Abstract Metal‐organic framework (MOF)–carbon composite materials are promising candidates for use as electrocatalysts in zinc‐air batteries (ZAB). Electrospun carbon nanofibers (CNFs) are particularly advantageous as conductive substrates due to their porous and binder‐free architecture. However, achieving stable and efficient dispersion of MOFs on CNFs remains a significant challenge. In this study, we present the synthesis of a composite electrode comprising of nickel‐based metal‐organic framework decorated over cobalt oxide‐embedded carbon nanofibers (NM@CCNF), designed as a self‐standing bifunctional electrocatalyst for rechargeable ZABs. The NM@CCNF features a unique open flower petal‐like morphology providing abundant active sites for oxygen reduction (ORR) and oxygen evolution reactions (OER).
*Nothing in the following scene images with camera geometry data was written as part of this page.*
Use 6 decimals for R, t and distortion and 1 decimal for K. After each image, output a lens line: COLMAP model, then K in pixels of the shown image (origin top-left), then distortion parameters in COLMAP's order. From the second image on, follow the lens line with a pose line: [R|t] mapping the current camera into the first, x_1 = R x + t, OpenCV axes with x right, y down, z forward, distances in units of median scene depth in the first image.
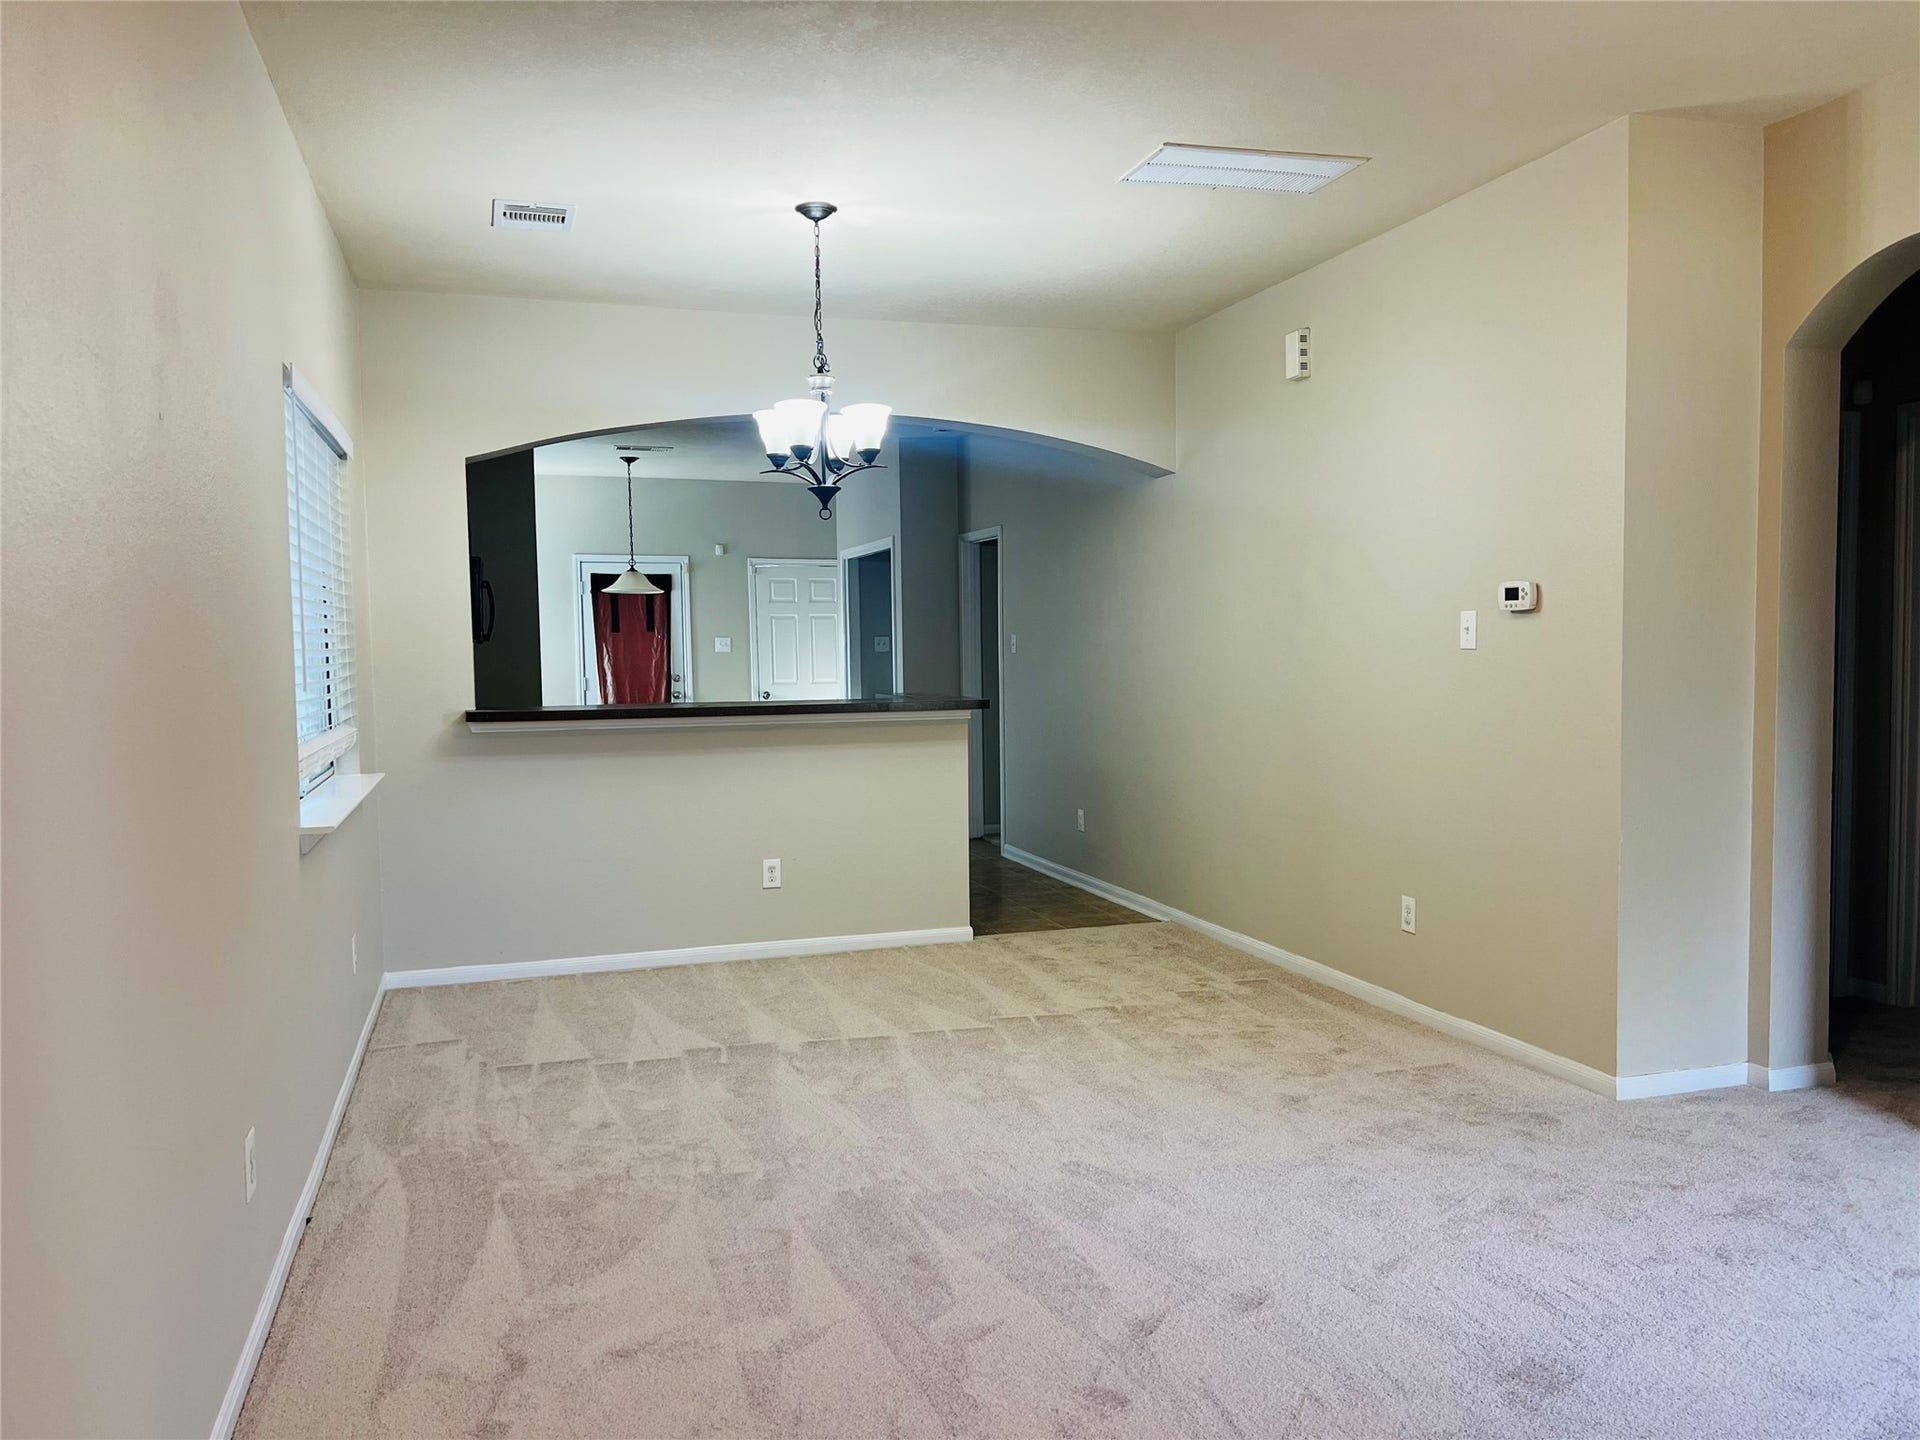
lens RADIAL K [[1433.4, 0, 973.1], [0, 1433.4, 724.5], [0, 0, 1]] dist [0.042105, -0.040377]
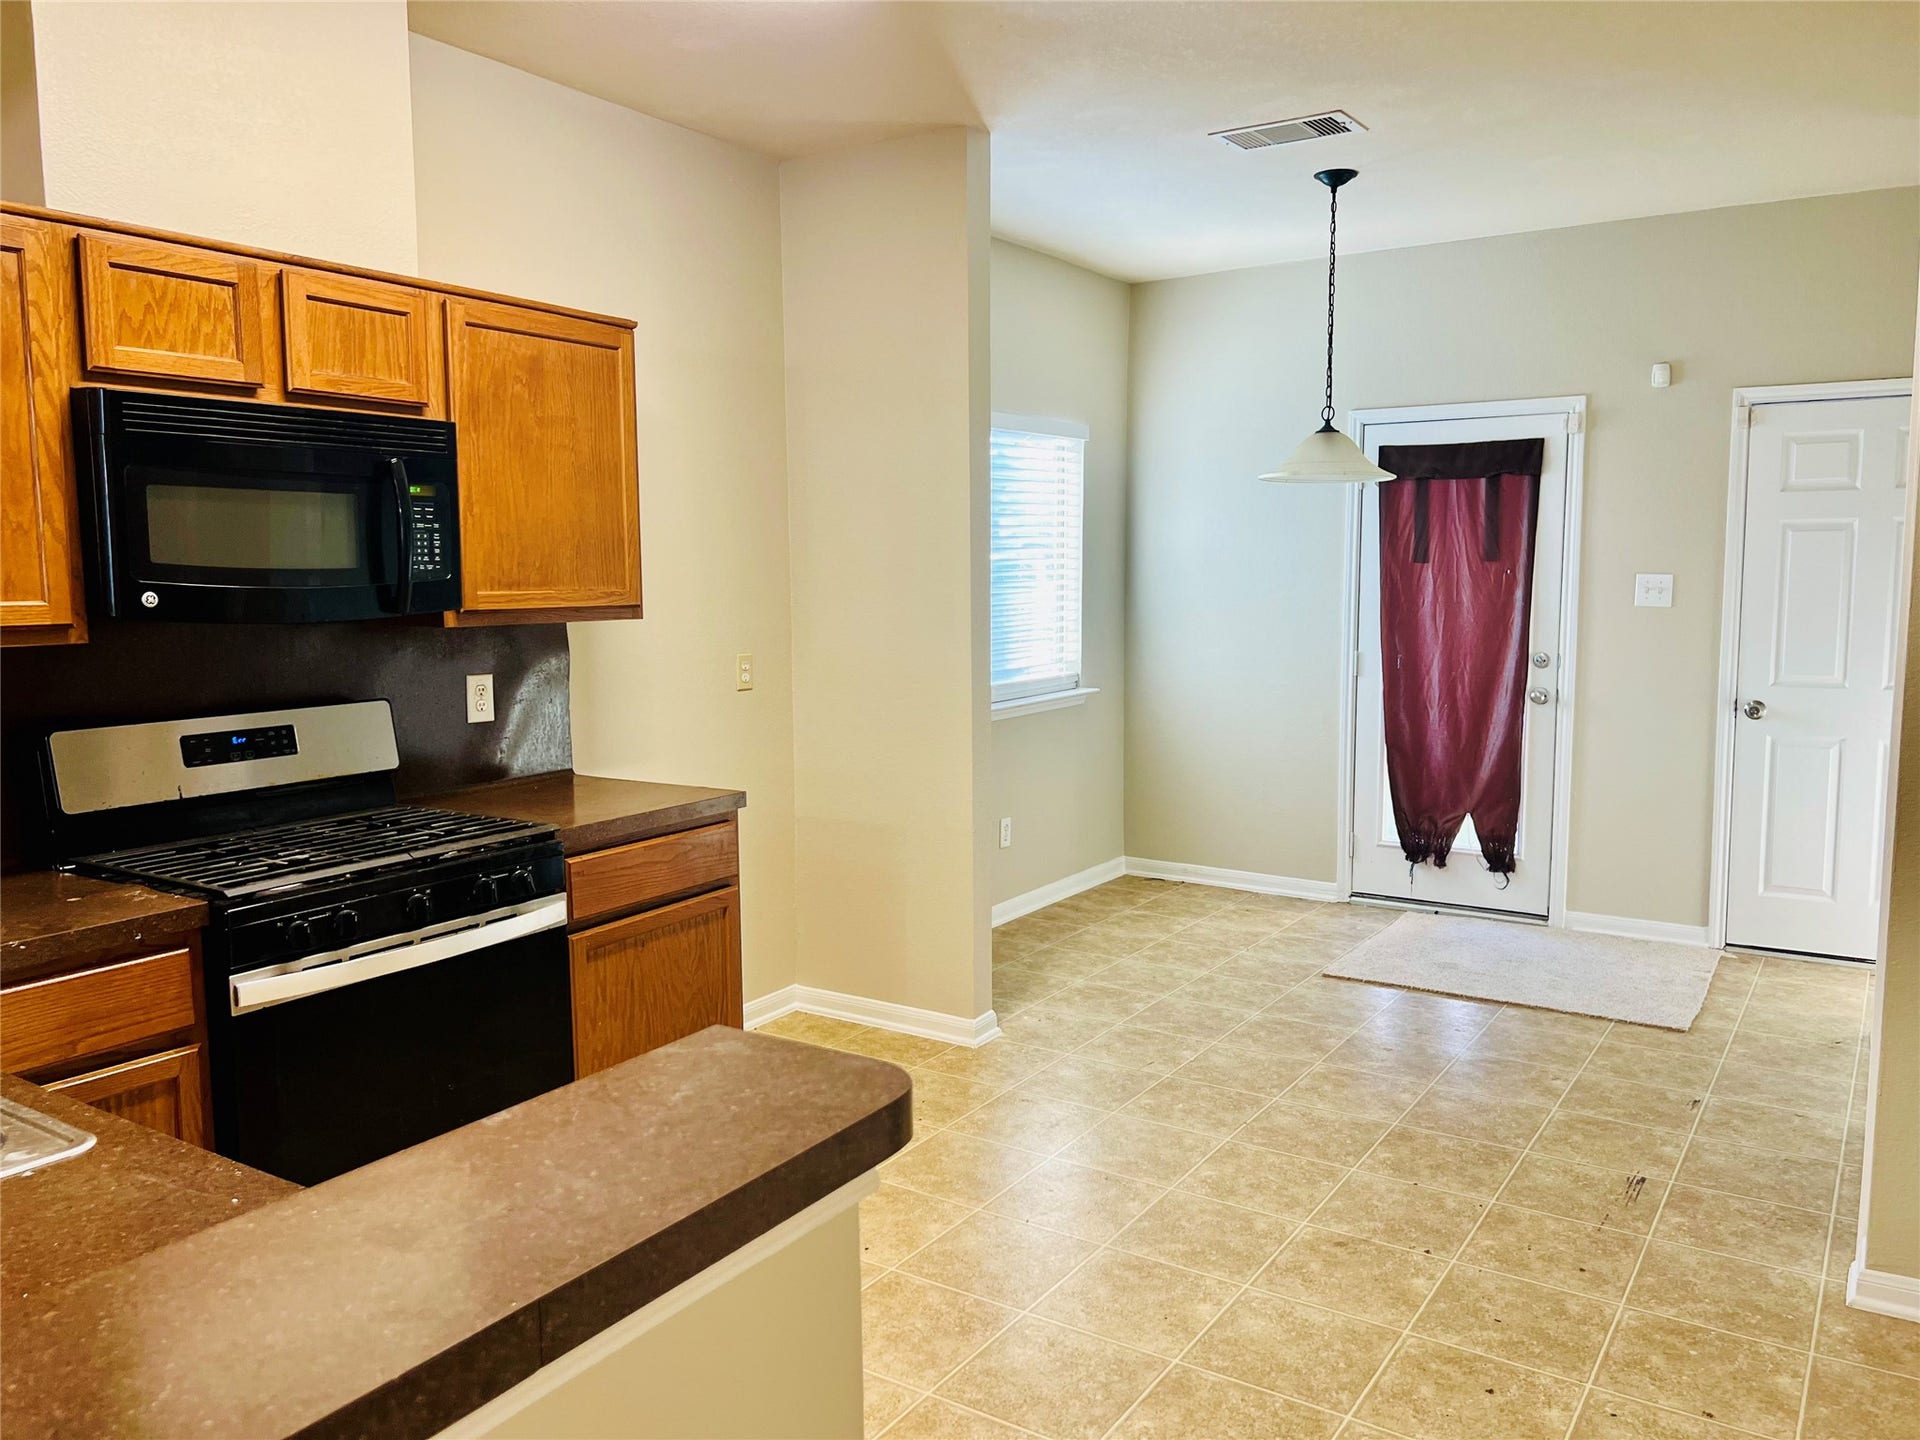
lens RADIAL K [[1433.4, 0, 976.7], [0, 1433.4, 719.7], [0, 0, 1]] dist [0.042105, -0.040377]
pose [[0.618729, 0.095269, -0.779806, 0.051074], [-0.047145, 0.995333, 0.084194, -0.043648], [0.784188, -0.015330, 0.620333, 0.557708]]
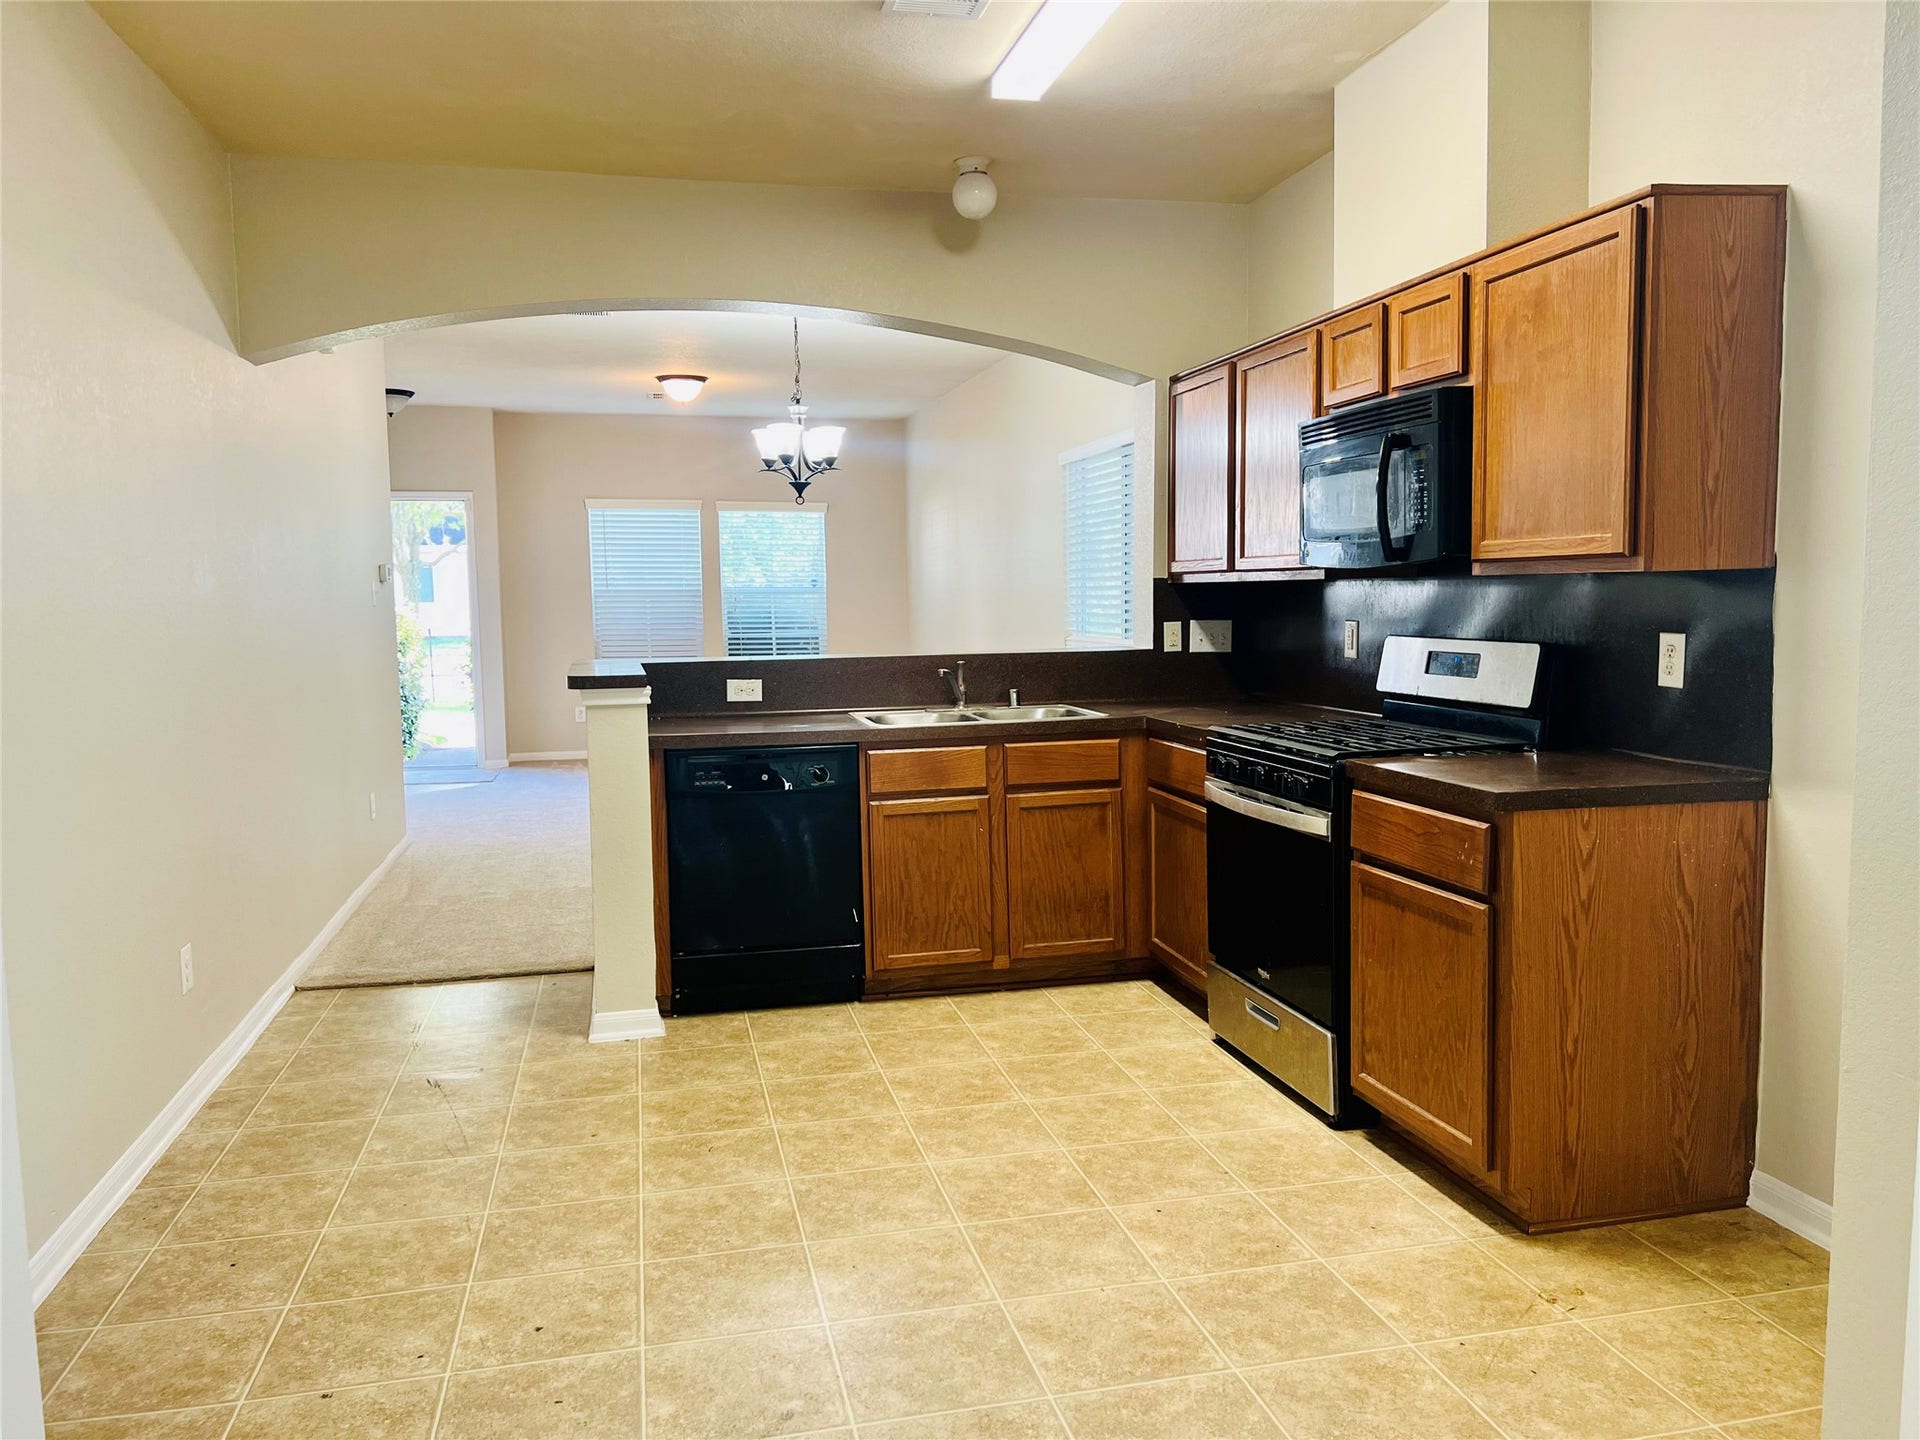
lens RADIAL K [[1433.4, 0, 977.0], [0, 1433.4, 731.8], [0, 0, 1]] dist [0.042105, -0.040377]
pose [[-0.995234, 0.026633, 0.093804, -0.147774], [0.040985, 0.987131, 0.154574, -0.051207], [-0.088480, 0.157682, -0.983518, 0.942459]]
Electrochemical testing demonstrated that NM@CCNF exhibited a low potential gap (Δ E ) between the ORR and OER of 0.794 V, surpassing individual noble metal catalysts and rivaling benchmark Pt/C and IrO₂ combinations. The assembled ZAB demonstrated a high specific capacity of 830 mA h g Zn −1 , and a peak power density of 77.36 mW cm −2 . Long‐term cycling stability tests over 200 cycles showed minimal voltage degradation, indicating excellent durability and rechargeability. Post‐mortem analysis confirmed the reversible formation of ZnO during operation, validating the battery's rechargeability. These findings highlight the potential of NM@CCNF as a promising candidate for next‐generation energy storage systems.